Copy the items from the very start through the line containing "- Auckland Viaduct", substituting "Ministers" for "Ministerial" and keeping every other word unchanged.

(Stored data entries)
- - -

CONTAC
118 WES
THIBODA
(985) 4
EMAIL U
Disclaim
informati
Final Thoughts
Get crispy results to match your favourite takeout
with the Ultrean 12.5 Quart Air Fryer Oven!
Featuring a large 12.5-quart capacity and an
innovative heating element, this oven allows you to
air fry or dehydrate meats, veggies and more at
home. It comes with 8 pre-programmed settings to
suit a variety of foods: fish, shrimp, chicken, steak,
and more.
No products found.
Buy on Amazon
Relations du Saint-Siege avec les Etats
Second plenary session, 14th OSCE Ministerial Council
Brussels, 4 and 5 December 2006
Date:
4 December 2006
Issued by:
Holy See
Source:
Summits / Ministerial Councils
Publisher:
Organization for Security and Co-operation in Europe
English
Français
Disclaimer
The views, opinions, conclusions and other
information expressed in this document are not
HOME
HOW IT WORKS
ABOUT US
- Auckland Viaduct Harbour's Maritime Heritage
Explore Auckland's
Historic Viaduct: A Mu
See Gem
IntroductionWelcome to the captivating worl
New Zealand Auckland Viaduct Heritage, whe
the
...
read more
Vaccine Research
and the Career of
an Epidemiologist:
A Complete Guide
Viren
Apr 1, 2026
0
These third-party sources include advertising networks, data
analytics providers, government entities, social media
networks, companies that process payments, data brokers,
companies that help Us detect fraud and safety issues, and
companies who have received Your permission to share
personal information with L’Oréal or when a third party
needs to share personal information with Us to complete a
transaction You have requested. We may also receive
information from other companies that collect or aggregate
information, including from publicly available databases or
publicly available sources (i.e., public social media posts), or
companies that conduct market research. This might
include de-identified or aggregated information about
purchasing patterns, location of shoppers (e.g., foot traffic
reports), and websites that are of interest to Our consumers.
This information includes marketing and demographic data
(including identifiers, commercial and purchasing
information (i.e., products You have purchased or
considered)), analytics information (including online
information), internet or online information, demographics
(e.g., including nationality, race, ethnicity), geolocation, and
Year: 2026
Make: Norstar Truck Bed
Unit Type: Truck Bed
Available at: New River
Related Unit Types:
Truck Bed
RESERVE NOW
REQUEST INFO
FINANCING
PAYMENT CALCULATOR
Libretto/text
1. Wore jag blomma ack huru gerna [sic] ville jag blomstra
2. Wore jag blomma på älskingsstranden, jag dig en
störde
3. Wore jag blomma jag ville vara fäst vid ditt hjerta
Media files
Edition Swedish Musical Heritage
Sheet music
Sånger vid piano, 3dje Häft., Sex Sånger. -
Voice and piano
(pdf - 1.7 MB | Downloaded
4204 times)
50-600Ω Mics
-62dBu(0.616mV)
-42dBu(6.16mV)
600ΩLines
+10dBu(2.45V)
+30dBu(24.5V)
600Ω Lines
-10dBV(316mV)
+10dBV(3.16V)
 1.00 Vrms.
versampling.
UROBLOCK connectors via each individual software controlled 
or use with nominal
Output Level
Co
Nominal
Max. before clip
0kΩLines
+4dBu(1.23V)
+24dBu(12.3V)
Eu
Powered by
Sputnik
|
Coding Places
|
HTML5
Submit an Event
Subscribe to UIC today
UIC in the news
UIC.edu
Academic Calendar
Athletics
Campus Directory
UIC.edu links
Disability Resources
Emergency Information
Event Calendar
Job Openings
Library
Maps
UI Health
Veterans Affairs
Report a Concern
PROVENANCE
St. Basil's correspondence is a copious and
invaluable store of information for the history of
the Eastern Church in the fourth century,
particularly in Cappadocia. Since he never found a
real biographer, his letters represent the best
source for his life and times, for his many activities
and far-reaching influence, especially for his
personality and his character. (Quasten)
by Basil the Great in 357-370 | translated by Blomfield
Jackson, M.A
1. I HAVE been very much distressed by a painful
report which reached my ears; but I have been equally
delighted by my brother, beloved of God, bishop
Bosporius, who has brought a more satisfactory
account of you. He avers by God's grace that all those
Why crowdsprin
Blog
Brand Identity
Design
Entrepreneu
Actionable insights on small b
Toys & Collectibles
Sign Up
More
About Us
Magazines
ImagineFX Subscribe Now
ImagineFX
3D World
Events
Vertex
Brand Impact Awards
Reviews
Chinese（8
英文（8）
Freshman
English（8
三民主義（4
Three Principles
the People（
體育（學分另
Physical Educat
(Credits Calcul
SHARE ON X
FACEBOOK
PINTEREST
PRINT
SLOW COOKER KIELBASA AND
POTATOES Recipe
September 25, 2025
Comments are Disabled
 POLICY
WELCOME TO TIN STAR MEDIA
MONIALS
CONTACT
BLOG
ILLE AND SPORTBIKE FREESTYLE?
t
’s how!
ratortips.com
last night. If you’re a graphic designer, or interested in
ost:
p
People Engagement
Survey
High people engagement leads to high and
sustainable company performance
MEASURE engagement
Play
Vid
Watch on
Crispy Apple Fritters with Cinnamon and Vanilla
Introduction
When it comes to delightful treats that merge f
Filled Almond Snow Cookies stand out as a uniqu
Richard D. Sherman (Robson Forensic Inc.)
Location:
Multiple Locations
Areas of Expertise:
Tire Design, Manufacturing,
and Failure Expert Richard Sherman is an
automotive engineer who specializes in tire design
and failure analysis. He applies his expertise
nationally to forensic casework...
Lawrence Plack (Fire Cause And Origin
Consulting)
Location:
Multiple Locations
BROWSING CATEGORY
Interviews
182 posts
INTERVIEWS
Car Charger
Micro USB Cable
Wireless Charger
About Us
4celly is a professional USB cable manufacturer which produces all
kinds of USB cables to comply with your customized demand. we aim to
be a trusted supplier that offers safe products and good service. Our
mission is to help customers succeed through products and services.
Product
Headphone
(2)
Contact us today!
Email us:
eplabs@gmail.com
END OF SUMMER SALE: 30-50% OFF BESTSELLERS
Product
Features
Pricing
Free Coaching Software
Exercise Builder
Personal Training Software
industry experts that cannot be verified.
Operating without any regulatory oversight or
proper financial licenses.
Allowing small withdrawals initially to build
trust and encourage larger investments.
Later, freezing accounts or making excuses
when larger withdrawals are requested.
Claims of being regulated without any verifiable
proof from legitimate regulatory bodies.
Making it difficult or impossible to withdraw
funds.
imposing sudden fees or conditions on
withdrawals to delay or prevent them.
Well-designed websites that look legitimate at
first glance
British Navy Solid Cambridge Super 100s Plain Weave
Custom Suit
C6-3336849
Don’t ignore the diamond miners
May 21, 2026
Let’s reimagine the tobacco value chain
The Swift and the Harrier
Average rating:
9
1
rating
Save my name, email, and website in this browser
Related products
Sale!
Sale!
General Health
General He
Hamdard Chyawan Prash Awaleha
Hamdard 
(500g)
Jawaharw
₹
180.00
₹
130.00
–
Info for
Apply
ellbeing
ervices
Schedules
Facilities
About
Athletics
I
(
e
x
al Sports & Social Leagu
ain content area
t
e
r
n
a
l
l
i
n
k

- - -

**Written solution**.
CONTAC
118 WES
THIBODA
(985) 4
EMAIL U
Disclaim
informati
Final Thoughts
Get crispy results to match your favourite takeout
with the Ultrean 12.5 Quart Air Fryer Oven!
Featuring a large 12.5-quart capacity and an
innovative heating element, this oven allows you to
air fry or dehydrate meats, veggies and more at
home. It comes with 8 pre-programmed settings to
suit a variety of foods: fish, shrimp, chicken, steak,
and more.
No products found.
Buy on Amazon
Relations du Saint-Siege avec les Etats
Second plenary session, 14th OSCE Ministers Council
Brussels, 4 and 5 December 2006
Date:
4 December 2006
Issued by:
Holy See
Source:
Summits / Ministers Councils
Publisher:
Organization for Security and Co-operation in Europe
English
Français
Disclaimer
The views, opinions, conclusions and other
information expressed in this document are not
HOME
HOW IT WORKS
ABOUT US
- Auckland Viaduct Harbour's Maritime Heritage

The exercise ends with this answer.